I'm about to start studying ( from midnight till 7 AM or 8 AM), but that doesn't make my life hard. My PI from graduate school regularly read/reviewed papers and grants while running a lab and being an administrator at a major research university. That ****s on my workload in medical school. If you think medical school is difficult, wait till you get to residency. One my classmates looked at me in disbelief because I workout 3 times a week and cook twice a week--"Where do you get the time?" Funny girl
I am not at all trying to undermine medical school. I study on average 2-3 hrs a day, and three days before exams I hardly sleep. In graduate school, I was in lab 10-12 hrs a day, and I had to go home and read papers, design and trouble shoot experiments, have anxiety about that result or experiment that didn't work, etc. Medical school has been pretty doable and relatively stress-free, although prepping for boards will be an entire beast of itself.
I'm not at all worried about my ability to be a successful physician. I worry more about my ability to be a successful physician scientist. Again, get over yourself. There are lots of things harder than medical school.
what makes you think dental school has more volume? is it the additional scope of Rx privileges? The expanded scope of anatomy they need?
no... as I said earlier, I have studied with dental students and even helped them out in some classes. They don't have more volume. The thing that sucks for them is getting stuck at school for long hours off the bat where med students largely get to learn from home if they desire.
Getting a PhD is also largely what you make of it. There is not as much sheer volume and much of your degree depends on your project and whether or not you can produce novel work. I have seen people graduate all manor of PhD programs with a pretty wide spectrum of work input. Still, the didactic course load simply pales in comparison. I am not dogging on these programs, but you want to simply discredit any and all difficulty involved in volume and instead act like the only thing that matters towards difficulty is conceptual challenge. Believe you me, I wish med school were a conceptual challenge. it is way more up my alley than the volume angle. But that is what it is. I get the feeling you have no idea what it takes to do these other degrees but simply are trying to connect "this crap hard! and me can't smart on it enough!" to "need to work long hours to keep my PI happy" and attempt to muster up a point
You haven't really said what your background is.... working long hours sucks. It isnt "difficult". People with minimal passing grades on their GED work long hours. This is all I am trying to get across to you in your point. If you want to stick to the dental school thing, sure, it is tough to manage clinic and coursework early on.

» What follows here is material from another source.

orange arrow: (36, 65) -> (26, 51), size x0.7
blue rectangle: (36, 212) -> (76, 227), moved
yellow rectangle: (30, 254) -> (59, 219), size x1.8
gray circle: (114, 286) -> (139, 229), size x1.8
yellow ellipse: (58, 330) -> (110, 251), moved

Their coursework still isnt as expansive (at least it isnt at my school) nor is it as in depth as the med curriculum, nor should it be. we don't need a DDS with a DPM's education now, do we?
. After the didactic years, I am honestly not aware of a grad student (and via dating one, I know a plethora) that will pull the hours of an MS3/4. And the dental kids get their 9-5 and otherwise get to go home.
If you managed to learn how to cope with the stress by completing another degree elsewhere, fine. But let's remember that you compared a BS to an MD a little bit ago.... a statement that only even seems good on paper, despite its otherwise complete absurdity, when you only take into account complexity. Based on the lifestyle I and my classmates lead compared to our friends in dental school, cell, chemistry, bio, anatomy, and religious studies (random group
) graduate programs, I can safely infer that medical curriculum is more
demanding, and again, this is a direct measure of
difficulty, because difficulty, as a concept, has more involved than the amount of time you spent seating learning 1 concept.